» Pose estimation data
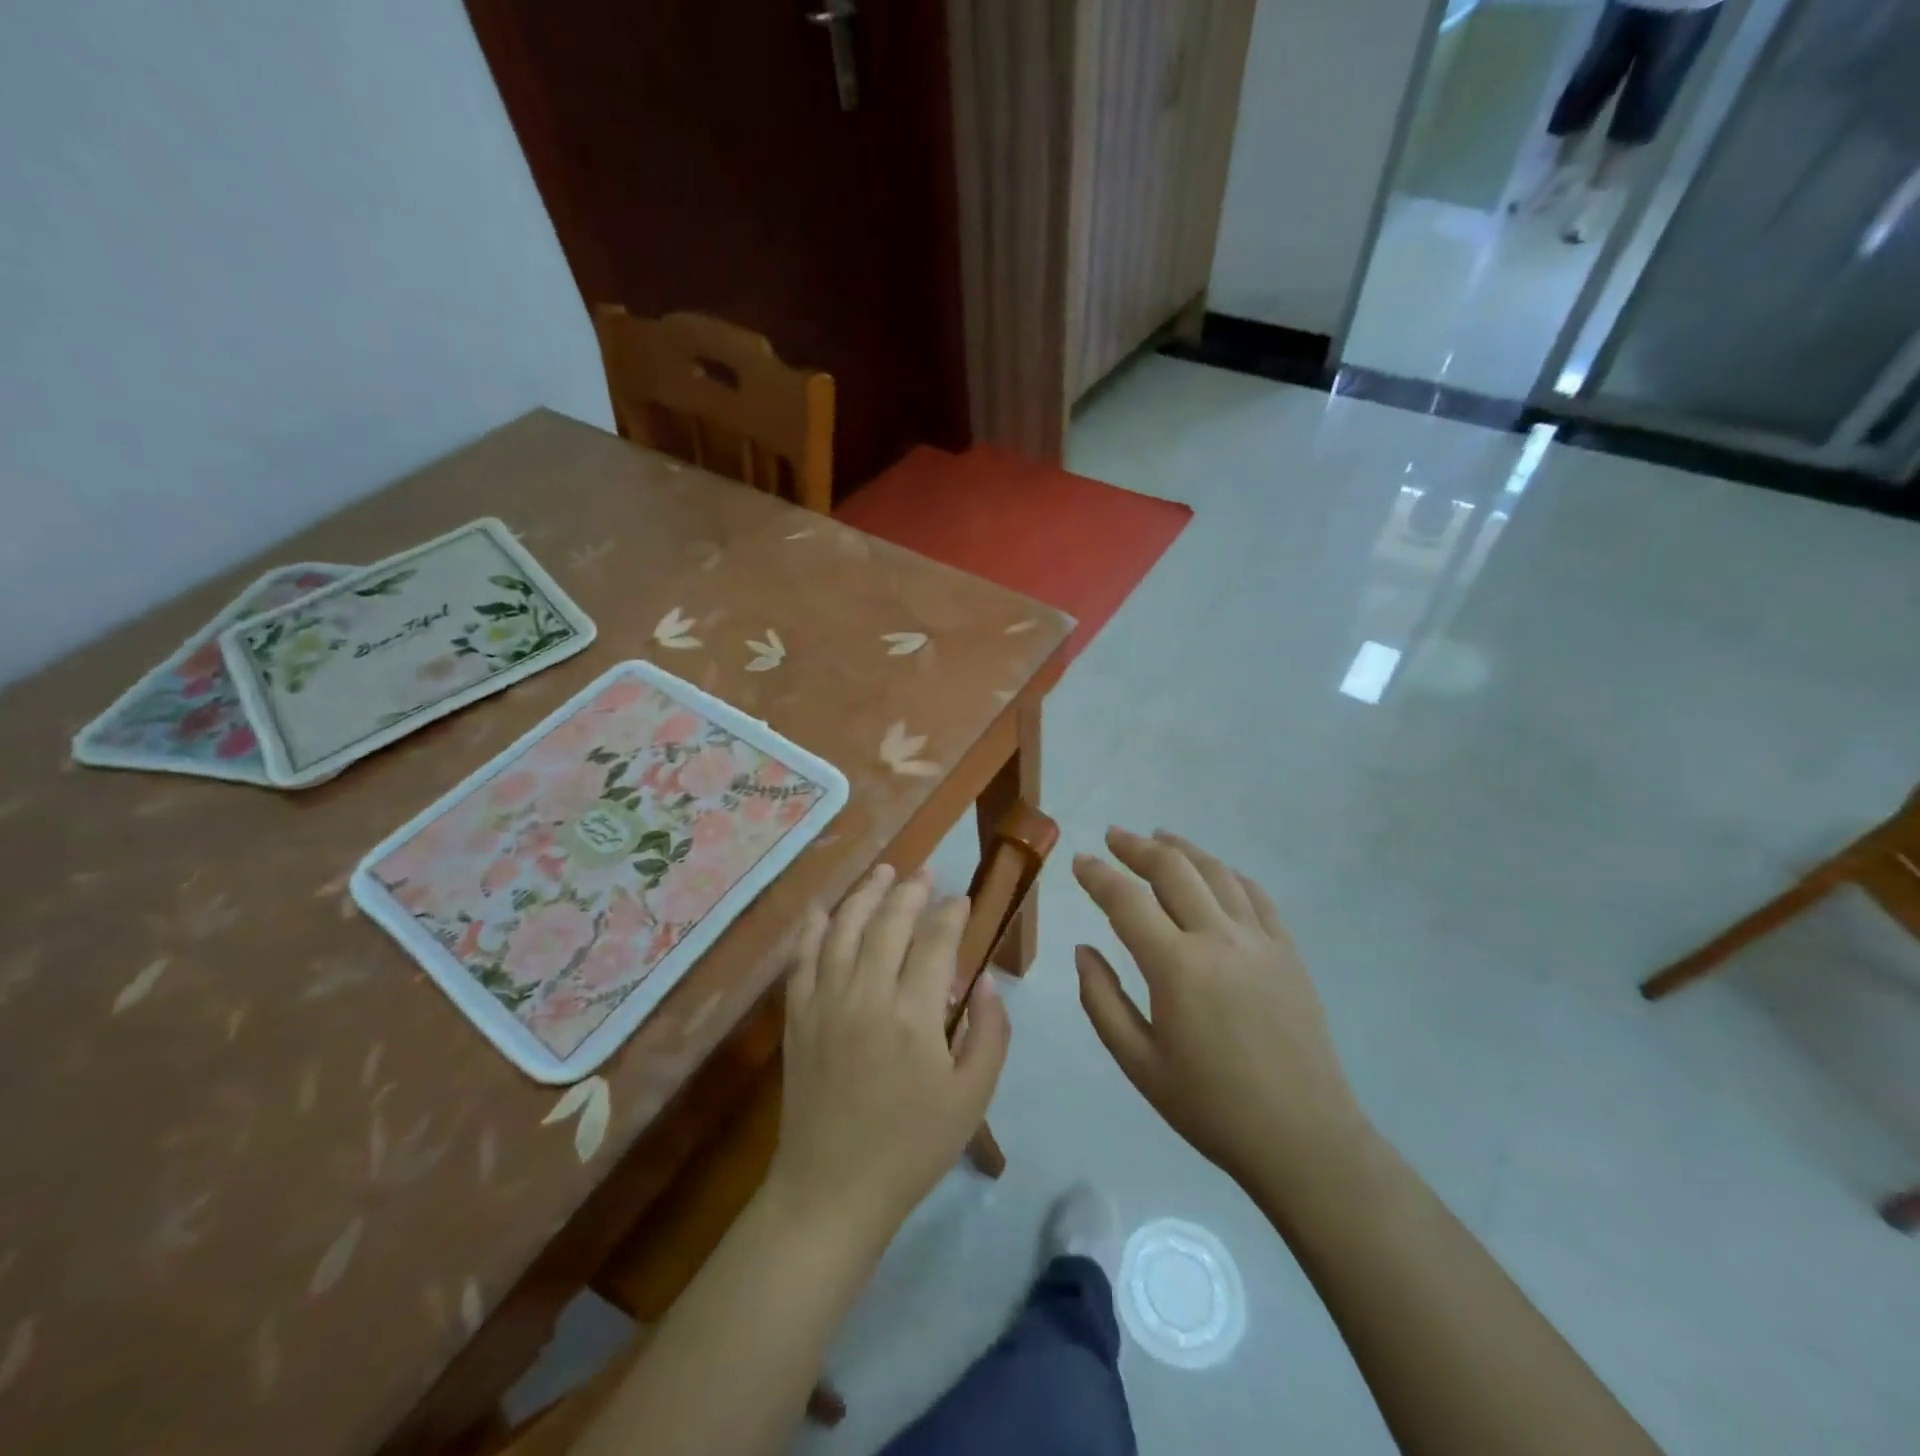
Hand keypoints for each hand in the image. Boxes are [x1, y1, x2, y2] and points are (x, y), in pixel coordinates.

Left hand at [768, 864, 1010, 1242]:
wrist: (832, 1189)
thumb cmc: (912, 1147)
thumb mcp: (973, 1099)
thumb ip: (990, 1034)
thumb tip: (987, 983)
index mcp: (914, 1016)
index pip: (936, 941)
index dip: (951, 913)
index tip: (962, 901)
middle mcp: (867, 995)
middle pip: (889, 922)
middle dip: (911, 890)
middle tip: (925, 874)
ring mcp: (825, 1002)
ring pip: (844, 928)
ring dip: (865, 893)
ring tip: (883, 871)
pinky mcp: (797, 1016)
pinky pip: (803, 958)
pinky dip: (813, 927)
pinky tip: (823, 908)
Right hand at [1072, 828, 1369, 1190]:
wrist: (1303, 1139)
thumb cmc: (1211, 1107)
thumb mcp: (1138, 1064)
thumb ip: (1102, 1000)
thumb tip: (1084, 949)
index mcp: (1177, 967)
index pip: (1127, 901)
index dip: (1098, 875)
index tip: (1079, 860)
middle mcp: (1218, 939)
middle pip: (1173, 870)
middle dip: (1137, 847)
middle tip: (1113, 836)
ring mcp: (1260, 941)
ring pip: (1216, 872)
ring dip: (1182, 849)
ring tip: (1159, 837)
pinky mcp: (1288, 952)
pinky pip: (1256, 895)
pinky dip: (1228, 873)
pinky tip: (1214, 870)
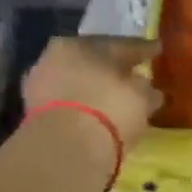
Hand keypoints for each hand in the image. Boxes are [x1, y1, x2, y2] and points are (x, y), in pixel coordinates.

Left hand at [22, 36, 160, 153]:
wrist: (65, 148)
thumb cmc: (108, 110)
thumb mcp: (140, 97)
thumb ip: (145, 88)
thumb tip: (148, 88)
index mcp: (81, 43)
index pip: (119, 44)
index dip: (142, 49)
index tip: (156, 50)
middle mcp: (56, 56)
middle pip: (94, 61)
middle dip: (114, 69)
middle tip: (134, 75)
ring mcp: (41, 85)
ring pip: (78, 82)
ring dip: (96, 89)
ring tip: (116, 100)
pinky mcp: (35, 113)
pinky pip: (69, 105)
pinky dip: (84, 108)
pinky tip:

» What is needed
Show all lines from the data above in which the word "hand" appears.

» Response below
Hand keypoints for each hand in the image. Boxes are [x1, y1, x2, y2] and points are (x, y), in pixel coordinates.
Left hand at [768, 864, 1010, 1242]:
Right hand at [1072, 828, 1369, 1190]:
Hand keypoints for each hand in the image. Boxes are [x1, y1, x2, y2] and points are (x, y), in pixel coordinates.
Left hand at [22, 36, 160, 153]:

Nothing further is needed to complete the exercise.